#### [TASK OBJECTIVE]
Below are some records; copy them word for word and drop the pictures.

━━━━━━

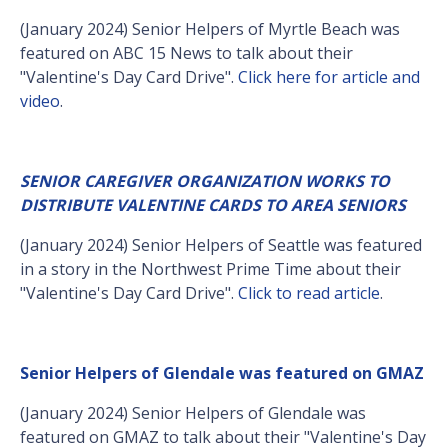
(January 2024) Senior Helpers of Myrtle Beach was
featured on ABC 15 News to talk about their
"Valentine's Day Card Drive".
Click here for article and
video
.
SENIOR CAREGIVER ORGANIZATION WORKS TO
DISTRIBUTE VALENTINE CARDS TO AREA SENIORS
(January 2024) Senior Helpers of Seattle was featured
in a story in the Northwest Prime Time about their
"Valentine's Day Card Drive".
Click to read article
.
Senior Helpers of Glendale was featured on GMAZ
(January 2024) Senior Helpers of Glendale was
featured on GMAZ to talk about their "Valentine's Day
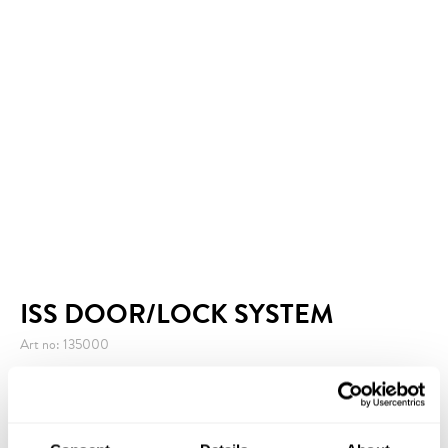
ISS DOOR/LOCK SYSTEM
Art no: 135000
ISS Door/Lock System is a simple and efficient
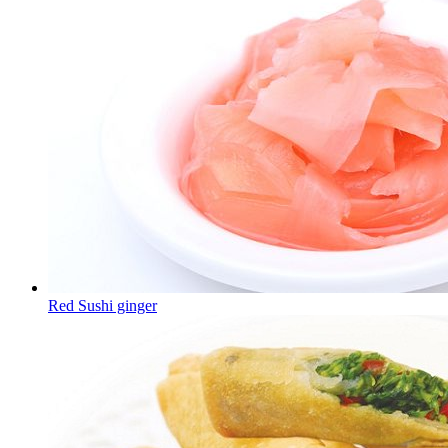
Red Sushi ginger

━━━━━━

#### [PROBLEM SOLUTION]
(January 2024) Senior Helpers of Myrtle Beach was
featured on ABC 15 News to talk about their
"Valentine's Day Card Drive".
Click here for article and
video
.
SENIOR CAREGIVER ORGANIZATION WORKS TO
DISTRIBUTE VALENTINE CARDS TO AREA SENIORS
(January 2024) Senior Helpers of Seattle was featured
in a story in the Northwest Prime Time about their
"Valentine's Day Card Drive".
Click to read article
.
Senior Helpers of Glendale was featured on GMAZ
(January 2024) Senior Helpers of Glendale was
featured on GMAZ to talk about their "Valentine's Day
ISS DOOR/LOCK SYSTEM
Art no: 135000
ISS Door/Lock System is a simple and efficient
Red Sushi ginger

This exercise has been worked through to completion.